*DATA*:
= = = = =

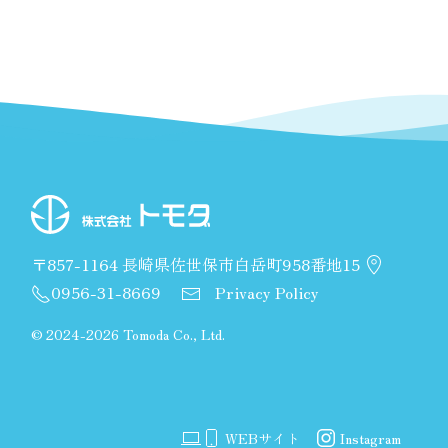
〒857-1164 長崎県佐世保市白岳町958番地15
0956-31-8669
Privacy Policy
©
2024-2026 Tomoda Co., Ltd.
WEBサイト
Instagram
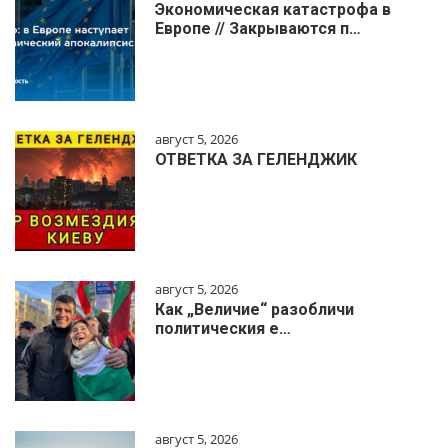
Экономическая катастрофа в
Европе // Закрываются п…
август 5, 2026
ОТВЕТКА ЗА ГЕЛЕНДЖИК
август 5, 2026
Как „Величие“ разобличи
политическия е…
август 5, 2026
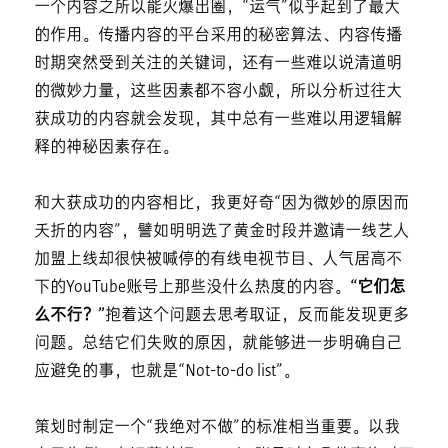
一个内容之所以能火爆出圈，“运气”似乎起到了最大
的作用。传播内容的平台采用的秘密算法、内容传播
时期突然受到关注的关键词，还有一些难以说清道明
的微妙力量，这些因素都不容小觑，所以分析过往大
获成功的内容就会发现，其中总有一些难以用逻辑解
释的神秘因素存在。
和大获成功的内容相比，我更好奇“因为微妙的原因而
夭折的内容”，譬如明明选了黄金时段并邀请一线艺人
加盟上线却很快被喊停的有线电视节目、人气居高不
下的YouTube账号上那些没什么热度的内容。
“它们怎
么不行？”
抱着这个问题去思考取证，反而能发现更多
问题。总结它们失败的原因，就能够进一步明确自己
应避免的事，也就是“Not-to-do list”。
策划时制定一个“我绝对不做”的标准相当重要。以我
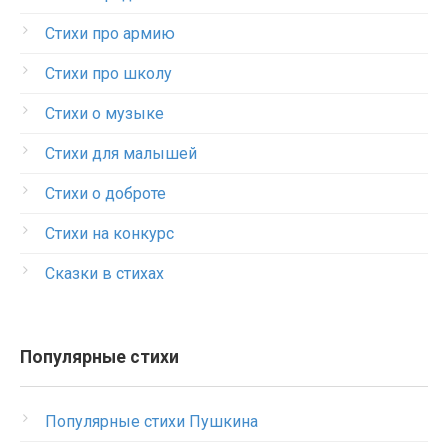
Стихи про армию
Стихи про школу
Стихи о музыке
Стихи для малышей
Стихи о доброте
Стихи на конкурс
Сказки в стихах
Популярные стихи
Популярные стихи Пушкина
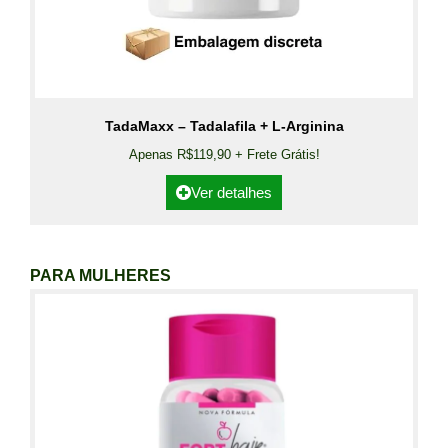
TadaMaxx – Tadalafila + L-Arginina
Apenas R$119,90 + Frete Grátis!
Ver detalhes
PARA MULHERES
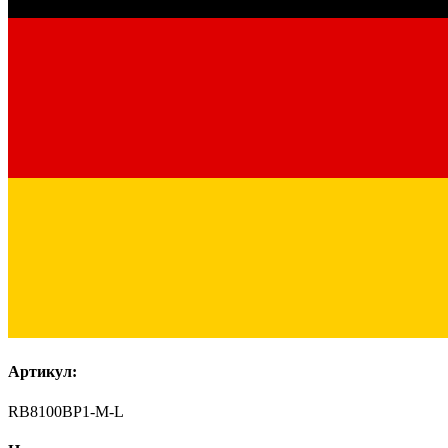
Артикул:
RB8100BP1-M-L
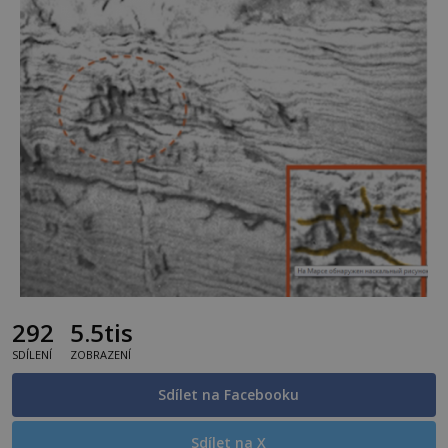
292
5.5tis
SDÍLENÍ
ZOBRAZENÍ
Sdílet na Facebooku
Sdílet na X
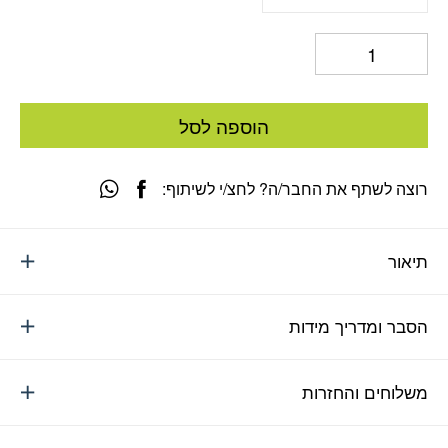
הוספה לסל
רוצה לשתף את החבר/ה? לחצ/י לשיתוף:
תיאור
הסבר ומדריך מידות
משלוחים והחזרות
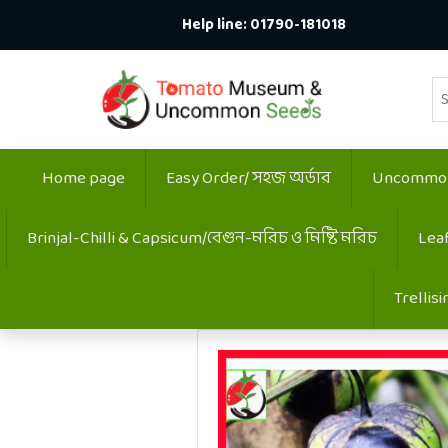
Help line:
01790-181018
Home page
Easy Order/ সহজ অর্ডার
Uncommon:
Brinjal-Chilli & Capsicum/বেগুন-মরিচ ও মিষ্টি মরিচ
Lea
Trellis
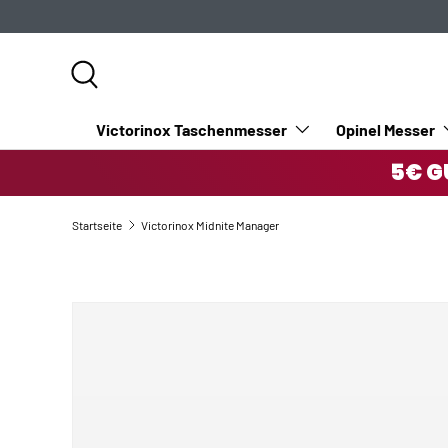
DIREKT ZUM INHALT
Suche
Victorinox Taschenmesser
Opinel Messer
5€ G
Startseite
Victorinox Midnite Manager
Bild 4 ist nun in der Galerieansicht verfügbar
ZU PRODUKTINFORMATIONEN SPRINGEN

= = = = =

From the items above, pull out every line that contains the string "Популярные". Case counts.

*WRITTEN RESPONSE*:
Популярные стихи
Популярные стихи Пушкина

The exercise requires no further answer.